The award from Battery Powered, a program of The Battery Foundation, is one of several granted by the organization in support of a resource revolution “to transform California’s food, water and energy systems.” CalTrout was one of only three organizations to receive its full funding request from Battery Powered, which is funded by a private group of donors, many of whom are active in California’s cutting-edge technology industry.
We are honored by this award from Battery Powered, which recognizes that fish and farms can and must coexist. This award will allow us to scale-up our efforts to recover the Central Valley’s native fish populations while also supporting agriculture.”
– Jacob Katz, PhD, CalTrout Central California Director
The Nigiri Project works with farmers to manage their fields as temporary floodplains to support the rapid growth of juvenile salmon, which increases the chances of the species’ long-term survival. Juvenile fish that are larger and healthier when they enter the ocean have better odds of returning as adults to reproduce.

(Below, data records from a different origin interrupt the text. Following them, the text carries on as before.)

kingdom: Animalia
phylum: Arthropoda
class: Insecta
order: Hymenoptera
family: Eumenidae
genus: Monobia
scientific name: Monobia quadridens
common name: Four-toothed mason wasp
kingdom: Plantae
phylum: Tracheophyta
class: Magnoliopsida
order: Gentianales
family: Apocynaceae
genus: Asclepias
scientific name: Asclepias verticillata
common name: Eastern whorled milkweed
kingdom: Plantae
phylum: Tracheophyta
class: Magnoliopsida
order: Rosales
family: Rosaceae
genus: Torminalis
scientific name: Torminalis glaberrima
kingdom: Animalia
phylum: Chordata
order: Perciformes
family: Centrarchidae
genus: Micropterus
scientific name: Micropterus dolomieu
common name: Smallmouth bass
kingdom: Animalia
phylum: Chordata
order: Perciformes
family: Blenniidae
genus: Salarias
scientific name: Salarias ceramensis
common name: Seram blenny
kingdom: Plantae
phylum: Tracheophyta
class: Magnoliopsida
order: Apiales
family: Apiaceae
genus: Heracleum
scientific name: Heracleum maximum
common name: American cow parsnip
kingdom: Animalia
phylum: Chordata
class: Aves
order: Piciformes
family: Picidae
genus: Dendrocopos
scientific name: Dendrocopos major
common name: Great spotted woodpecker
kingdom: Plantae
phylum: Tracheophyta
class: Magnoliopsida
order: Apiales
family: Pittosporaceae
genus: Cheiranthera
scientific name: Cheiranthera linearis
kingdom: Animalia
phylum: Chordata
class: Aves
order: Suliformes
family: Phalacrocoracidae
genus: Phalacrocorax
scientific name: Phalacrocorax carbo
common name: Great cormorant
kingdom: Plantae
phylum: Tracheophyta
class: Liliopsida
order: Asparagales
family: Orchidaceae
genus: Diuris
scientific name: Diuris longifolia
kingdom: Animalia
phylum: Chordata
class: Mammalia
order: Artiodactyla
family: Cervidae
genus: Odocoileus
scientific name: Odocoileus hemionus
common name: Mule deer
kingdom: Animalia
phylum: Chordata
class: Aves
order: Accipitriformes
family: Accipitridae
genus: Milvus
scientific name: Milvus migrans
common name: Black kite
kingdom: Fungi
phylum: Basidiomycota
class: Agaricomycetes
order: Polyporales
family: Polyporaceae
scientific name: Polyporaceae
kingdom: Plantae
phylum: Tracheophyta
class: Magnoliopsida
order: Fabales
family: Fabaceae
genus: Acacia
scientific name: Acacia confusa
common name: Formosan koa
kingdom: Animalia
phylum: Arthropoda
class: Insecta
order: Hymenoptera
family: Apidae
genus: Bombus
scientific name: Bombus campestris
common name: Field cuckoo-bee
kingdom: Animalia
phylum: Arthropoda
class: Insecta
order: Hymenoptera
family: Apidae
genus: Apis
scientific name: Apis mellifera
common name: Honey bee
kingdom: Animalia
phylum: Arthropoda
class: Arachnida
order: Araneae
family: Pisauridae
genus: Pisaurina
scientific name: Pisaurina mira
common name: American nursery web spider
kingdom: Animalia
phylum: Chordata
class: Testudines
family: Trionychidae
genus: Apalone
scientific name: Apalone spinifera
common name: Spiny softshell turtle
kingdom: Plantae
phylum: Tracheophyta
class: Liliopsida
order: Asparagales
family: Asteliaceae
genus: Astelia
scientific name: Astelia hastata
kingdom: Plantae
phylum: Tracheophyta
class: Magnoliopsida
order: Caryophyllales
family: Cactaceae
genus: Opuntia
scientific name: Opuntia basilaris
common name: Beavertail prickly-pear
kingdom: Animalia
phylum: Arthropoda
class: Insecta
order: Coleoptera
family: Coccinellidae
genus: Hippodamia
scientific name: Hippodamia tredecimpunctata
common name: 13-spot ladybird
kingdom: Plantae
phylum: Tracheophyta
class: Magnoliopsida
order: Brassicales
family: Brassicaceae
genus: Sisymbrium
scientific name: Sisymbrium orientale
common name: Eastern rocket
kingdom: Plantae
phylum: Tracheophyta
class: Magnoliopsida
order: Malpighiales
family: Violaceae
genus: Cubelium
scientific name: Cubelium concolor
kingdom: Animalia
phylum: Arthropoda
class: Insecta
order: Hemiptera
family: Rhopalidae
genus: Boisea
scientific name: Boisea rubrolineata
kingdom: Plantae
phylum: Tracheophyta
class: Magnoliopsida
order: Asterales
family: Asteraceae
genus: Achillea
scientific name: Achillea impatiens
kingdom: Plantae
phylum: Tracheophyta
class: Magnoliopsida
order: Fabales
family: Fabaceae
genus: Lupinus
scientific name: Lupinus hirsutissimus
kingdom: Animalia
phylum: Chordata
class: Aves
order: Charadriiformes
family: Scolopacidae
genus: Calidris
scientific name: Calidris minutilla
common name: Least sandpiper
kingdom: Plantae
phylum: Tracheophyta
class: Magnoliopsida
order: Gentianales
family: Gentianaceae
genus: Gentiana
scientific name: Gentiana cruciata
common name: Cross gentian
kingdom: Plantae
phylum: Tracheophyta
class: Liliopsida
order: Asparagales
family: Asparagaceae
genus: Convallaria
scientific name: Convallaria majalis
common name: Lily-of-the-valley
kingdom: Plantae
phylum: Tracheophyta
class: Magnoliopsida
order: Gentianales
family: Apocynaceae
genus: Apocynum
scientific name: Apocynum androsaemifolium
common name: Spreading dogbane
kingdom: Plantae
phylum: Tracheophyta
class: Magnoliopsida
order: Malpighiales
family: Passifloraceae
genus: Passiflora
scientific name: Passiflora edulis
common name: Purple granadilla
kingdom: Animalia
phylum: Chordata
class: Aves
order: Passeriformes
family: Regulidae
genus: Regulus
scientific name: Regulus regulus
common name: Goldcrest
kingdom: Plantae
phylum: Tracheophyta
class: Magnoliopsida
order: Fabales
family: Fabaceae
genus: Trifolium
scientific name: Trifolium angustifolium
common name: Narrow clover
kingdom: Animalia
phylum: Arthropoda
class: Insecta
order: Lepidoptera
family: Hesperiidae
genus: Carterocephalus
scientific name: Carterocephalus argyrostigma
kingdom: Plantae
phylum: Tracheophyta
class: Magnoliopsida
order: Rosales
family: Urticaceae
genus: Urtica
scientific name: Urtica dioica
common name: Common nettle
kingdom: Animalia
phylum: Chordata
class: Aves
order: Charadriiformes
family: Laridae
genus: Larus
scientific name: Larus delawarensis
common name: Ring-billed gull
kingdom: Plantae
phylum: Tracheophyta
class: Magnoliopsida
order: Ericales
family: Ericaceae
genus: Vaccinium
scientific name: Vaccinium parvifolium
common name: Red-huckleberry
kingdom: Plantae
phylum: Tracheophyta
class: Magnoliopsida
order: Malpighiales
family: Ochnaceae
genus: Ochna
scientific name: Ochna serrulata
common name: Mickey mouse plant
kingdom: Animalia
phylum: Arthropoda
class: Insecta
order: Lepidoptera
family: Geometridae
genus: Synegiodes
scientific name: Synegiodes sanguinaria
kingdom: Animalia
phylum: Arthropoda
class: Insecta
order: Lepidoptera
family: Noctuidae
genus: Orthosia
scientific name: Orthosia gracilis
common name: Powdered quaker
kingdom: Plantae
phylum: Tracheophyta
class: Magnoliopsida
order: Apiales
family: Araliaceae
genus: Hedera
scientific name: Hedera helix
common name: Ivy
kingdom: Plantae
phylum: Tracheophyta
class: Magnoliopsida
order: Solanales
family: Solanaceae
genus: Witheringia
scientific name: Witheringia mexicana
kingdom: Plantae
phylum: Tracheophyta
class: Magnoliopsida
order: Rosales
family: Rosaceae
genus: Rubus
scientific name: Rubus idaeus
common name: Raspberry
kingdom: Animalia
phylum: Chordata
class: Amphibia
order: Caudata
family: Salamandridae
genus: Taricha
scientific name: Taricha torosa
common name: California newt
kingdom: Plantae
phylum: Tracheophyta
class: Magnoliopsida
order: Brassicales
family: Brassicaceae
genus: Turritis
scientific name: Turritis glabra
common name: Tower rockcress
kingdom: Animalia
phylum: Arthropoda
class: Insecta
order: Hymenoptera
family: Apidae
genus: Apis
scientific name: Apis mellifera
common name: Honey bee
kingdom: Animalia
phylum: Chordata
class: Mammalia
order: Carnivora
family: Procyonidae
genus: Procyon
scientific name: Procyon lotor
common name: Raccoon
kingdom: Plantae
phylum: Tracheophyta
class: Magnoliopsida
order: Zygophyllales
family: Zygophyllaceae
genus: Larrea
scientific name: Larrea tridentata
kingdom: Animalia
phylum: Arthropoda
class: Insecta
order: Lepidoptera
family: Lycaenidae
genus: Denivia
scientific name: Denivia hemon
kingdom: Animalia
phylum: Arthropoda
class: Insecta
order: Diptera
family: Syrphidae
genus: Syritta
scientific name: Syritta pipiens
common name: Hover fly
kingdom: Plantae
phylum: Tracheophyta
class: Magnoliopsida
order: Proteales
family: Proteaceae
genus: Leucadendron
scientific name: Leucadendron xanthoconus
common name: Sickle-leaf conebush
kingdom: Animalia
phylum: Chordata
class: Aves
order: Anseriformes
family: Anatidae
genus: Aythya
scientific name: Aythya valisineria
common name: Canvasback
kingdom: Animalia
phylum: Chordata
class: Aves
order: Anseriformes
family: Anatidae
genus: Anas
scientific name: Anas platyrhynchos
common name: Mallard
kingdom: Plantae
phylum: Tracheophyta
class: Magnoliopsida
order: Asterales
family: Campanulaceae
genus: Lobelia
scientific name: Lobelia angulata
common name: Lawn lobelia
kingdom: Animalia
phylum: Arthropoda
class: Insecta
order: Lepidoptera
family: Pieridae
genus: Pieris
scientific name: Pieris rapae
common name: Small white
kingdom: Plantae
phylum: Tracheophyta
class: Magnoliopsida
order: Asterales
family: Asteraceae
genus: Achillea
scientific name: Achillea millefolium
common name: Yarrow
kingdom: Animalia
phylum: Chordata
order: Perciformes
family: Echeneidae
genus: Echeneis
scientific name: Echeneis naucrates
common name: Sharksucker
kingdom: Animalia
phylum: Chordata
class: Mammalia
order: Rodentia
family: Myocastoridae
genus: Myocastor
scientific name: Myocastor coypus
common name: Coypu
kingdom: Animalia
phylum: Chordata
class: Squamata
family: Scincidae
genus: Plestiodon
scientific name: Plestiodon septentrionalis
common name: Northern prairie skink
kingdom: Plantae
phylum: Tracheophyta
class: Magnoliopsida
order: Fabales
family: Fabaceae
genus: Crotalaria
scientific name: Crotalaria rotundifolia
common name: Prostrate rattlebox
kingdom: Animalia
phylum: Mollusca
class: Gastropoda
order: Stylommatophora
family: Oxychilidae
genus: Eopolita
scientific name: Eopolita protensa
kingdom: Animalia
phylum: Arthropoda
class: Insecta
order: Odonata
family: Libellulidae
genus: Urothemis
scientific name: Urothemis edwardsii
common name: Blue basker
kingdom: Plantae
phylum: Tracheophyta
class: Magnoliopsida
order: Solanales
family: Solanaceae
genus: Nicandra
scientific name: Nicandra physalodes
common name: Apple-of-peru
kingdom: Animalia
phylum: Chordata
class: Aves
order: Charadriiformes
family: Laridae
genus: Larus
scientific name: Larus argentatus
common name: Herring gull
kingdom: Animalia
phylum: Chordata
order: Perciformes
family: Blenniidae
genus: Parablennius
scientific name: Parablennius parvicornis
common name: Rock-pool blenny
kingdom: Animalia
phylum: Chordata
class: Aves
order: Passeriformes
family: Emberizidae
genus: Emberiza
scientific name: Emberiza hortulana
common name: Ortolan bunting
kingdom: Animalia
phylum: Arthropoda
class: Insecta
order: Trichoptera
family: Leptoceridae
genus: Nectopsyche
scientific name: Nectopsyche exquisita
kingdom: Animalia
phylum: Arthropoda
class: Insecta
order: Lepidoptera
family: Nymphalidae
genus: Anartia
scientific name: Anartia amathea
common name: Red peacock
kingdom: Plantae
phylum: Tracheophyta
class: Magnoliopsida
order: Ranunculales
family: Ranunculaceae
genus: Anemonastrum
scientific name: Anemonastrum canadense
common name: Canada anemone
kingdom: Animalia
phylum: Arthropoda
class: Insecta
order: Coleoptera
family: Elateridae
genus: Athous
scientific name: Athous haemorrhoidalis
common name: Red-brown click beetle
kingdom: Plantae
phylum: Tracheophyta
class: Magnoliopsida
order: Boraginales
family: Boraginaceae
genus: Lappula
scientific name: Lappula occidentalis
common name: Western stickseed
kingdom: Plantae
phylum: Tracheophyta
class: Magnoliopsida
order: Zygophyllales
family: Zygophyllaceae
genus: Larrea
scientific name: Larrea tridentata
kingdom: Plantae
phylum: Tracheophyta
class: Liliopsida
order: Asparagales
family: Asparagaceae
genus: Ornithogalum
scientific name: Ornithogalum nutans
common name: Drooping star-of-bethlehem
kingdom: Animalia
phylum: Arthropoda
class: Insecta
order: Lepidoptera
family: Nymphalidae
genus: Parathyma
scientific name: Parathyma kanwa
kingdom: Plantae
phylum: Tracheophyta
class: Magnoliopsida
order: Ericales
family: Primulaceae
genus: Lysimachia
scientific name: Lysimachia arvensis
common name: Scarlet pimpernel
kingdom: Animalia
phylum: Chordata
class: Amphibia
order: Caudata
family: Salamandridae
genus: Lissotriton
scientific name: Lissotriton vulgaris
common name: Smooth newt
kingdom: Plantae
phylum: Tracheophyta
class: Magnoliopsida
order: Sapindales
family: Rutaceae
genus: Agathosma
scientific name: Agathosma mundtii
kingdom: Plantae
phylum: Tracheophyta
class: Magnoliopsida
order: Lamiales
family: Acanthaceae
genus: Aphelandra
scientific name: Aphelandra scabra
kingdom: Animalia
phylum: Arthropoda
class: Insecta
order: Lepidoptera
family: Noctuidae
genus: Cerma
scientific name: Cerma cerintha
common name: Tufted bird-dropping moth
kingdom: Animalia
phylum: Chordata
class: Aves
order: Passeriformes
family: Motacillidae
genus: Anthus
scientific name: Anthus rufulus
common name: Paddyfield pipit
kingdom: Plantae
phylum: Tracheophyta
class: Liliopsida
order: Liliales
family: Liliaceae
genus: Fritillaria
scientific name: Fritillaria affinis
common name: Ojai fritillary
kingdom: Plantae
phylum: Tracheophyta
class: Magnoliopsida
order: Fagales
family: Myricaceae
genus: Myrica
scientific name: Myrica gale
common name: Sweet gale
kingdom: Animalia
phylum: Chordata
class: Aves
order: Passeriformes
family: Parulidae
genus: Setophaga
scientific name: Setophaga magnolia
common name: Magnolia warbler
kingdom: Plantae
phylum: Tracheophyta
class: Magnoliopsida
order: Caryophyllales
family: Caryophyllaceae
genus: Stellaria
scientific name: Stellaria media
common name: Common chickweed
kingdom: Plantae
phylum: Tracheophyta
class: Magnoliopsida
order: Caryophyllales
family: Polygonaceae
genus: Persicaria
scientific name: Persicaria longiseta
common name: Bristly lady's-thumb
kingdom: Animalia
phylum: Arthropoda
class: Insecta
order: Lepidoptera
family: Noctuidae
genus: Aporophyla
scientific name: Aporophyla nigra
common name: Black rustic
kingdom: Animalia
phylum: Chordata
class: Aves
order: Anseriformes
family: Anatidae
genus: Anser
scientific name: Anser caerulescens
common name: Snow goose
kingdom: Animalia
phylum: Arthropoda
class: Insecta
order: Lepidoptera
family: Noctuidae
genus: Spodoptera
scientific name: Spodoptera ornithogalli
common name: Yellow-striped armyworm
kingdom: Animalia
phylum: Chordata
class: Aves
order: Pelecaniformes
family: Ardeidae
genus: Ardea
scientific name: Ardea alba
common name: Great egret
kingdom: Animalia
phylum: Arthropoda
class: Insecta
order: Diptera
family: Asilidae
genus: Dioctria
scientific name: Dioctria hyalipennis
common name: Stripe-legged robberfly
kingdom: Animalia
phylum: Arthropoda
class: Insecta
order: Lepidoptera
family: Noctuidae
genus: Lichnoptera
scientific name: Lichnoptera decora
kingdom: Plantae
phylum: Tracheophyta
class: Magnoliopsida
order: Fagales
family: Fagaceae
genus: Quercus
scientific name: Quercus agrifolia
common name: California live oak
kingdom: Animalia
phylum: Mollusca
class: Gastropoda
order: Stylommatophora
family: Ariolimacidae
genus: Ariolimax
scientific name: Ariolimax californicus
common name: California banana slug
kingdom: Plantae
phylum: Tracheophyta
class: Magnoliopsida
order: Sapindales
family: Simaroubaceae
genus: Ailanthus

For four consecutive winters, experiments conducted on Central Valley fields have documented the fastest growth of juvenile Chinook salmon ever recorded in California. The results suggest that through better planning and engineering, farm fields that produce agricultural crops in summer could also produce food and habitat for fish and wildlife during winter when crops are not grown.
“Our work shows that California can break out of the farms vs. fish mentality,” continued Katz. “When we get the most pop per drop of water from water used, fish and people both benefit.”
We will use the award funds to scale-up multi-benefit uses of Central Valley floodplains. The goal of the project is to make California’s water supply more secure for both people and fish by creating a water system that works with natural processes, instead of against them.